(MATERIAL TO PROCESS)
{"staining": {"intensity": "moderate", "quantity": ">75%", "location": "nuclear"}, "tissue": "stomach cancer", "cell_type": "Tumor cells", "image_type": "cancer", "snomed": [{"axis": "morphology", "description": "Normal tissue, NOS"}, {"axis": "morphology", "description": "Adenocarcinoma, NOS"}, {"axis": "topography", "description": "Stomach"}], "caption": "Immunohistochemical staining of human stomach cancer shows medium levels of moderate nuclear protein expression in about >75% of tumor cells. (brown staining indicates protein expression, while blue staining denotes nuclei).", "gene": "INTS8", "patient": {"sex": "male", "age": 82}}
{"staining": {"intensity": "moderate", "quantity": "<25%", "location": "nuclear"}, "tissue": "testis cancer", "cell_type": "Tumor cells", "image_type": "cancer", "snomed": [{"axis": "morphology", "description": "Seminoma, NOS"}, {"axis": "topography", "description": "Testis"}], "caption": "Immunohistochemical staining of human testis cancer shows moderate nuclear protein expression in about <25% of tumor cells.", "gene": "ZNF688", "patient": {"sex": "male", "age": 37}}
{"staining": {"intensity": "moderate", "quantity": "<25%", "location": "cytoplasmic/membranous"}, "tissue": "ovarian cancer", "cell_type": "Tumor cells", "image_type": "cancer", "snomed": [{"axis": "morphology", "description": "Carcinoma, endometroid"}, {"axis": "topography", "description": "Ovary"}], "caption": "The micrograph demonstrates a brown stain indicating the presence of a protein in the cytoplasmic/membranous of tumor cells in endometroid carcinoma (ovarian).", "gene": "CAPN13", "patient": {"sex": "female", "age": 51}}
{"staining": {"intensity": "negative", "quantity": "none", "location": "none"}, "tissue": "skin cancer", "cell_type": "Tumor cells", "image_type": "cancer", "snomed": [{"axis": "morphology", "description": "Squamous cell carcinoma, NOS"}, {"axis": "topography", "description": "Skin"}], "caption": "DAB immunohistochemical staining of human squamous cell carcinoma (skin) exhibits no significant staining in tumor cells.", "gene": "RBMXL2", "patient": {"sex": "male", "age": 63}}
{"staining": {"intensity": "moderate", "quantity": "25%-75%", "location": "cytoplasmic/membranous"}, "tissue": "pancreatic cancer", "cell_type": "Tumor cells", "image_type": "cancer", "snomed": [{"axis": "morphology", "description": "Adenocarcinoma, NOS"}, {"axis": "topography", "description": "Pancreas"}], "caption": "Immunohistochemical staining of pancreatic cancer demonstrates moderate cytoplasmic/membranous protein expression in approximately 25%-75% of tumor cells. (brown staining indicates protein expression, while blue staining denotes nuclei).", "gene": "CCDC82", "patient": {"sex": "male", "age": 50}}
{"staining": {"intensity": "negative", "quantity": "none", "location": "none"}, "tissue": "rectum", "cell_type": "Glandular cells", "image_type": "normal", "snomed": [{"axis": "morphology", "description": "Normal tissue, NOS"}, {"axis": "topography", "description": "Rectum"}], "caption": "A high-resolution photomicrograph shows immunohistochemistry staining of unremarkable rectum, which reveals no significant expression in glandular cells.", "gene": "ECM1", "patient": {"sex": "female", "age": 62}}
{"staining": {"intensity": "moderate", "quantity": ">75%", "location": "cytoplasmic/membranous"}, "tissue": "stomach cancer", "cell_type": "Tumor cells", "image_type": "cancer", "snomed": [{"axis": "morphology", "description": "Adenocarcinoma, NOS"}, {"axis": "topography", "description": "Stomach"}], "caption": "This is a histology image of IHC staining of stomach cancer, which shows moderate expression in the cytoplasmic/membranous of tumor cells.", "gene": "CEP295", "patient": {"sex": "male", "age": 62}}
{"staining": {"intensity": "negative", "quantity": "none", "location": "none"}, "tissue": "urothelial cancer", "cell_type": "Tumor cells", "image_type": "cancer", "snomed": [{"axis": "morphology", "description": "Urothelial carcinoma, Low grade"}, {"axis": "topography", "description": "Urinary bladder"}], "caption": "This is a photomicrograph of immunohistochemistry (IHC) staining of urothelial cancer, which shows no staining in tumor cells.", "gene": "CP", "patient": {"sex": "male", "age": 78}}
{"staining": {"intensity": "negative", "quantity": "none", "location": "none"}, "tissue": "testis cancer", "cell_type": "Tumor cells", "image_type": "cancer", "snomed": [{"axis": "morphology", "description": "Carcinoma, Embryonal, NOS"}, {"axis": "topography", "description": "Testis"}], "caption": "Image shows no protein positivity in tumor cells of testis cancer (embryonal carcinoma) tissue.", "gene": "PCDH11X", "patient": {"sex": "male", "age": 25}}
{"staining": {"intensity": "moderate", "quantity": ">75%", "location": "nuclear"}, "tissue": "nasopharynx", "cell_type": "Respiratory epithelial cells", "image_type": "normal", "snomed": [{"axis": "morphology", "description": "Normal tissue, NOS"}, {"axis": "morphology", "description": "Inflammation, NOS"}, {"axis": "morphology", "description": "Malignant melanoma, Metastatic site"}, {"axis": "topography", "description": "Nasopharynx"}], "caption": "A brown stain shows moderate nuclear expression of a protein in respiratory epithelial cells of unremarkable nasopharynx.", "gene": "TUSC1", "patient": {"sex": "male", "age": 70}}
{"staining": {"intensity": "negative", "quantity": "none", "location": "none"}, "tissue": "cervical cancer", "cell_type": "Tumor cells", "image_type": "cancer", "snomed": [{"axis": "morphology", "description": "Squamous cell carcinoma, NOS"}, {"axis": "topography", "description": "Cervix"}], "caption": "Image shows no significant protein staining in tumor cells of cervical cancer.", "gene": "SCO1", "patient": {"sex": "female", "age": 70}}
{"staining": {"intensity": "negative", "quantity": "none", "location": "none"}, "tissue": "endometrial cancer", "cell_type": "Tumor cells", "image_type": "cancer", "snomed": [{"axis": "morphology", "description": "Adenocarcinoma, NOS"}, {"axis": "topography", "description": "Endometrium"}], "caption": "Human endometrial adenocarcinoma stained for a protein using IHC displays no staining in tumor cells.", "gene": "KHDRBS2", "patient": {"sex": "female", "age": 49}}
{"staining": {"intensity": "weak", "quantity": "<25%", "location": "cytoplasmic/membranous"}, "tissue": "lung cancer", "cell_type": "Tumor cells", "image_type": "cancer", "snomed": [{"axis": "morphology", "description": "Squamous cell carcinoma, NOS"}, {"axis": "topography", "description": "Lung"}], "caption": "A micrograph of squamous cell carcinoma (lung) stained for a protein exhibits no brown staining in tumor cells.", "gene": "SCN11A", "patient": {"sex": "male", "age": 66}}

(PROBLEM TO SOLVE)
In the material above, locate the line containing "high-resolution photomicrograph shows" and the line containing "is a histology". Transcribe exactly those two lines and every line between them, and nothing more.

(RESULT FOR THIS EXERCISE)
{"staining": {"intensity": "negative", "quantity": "none", "location": "none"}, "tissue": "rectum", "cell_type": "Glandular cells", "image_type": "normal", "snomed": [{"axis": "morphology", "description": "Normal tissue, NOS"}, {"axis": "topography", "description": "Rectum"}], "caption": "A high-resolution photomicrograph shows immunohistochemistry staining of unremarkable rectum, which reveals no significant expression in glandular cells.", "gene": "ECM1", "patient": {"sex": "female", "age": 62}}
{"staining": {"intensity": "moderate", "quantity": ">75%", "location": "cytoplasmic/membranous"}, "tissue": "stomach cancer", "cell_type": "Tumor cells", "image_type": "cancer", "snomed": [{"axis": "morphology", "description": "Adenocarcinoma, NOS"}, {"axis": "topography", "description": "Stomach"}], "caption": "This is a histology image of IHC staining of stomach cancer, which shows moderate expression in the cytoplasmic/membranous of tumor cells.", "gene": "CEP295", "patient": {"sex": "male", "age": 62}}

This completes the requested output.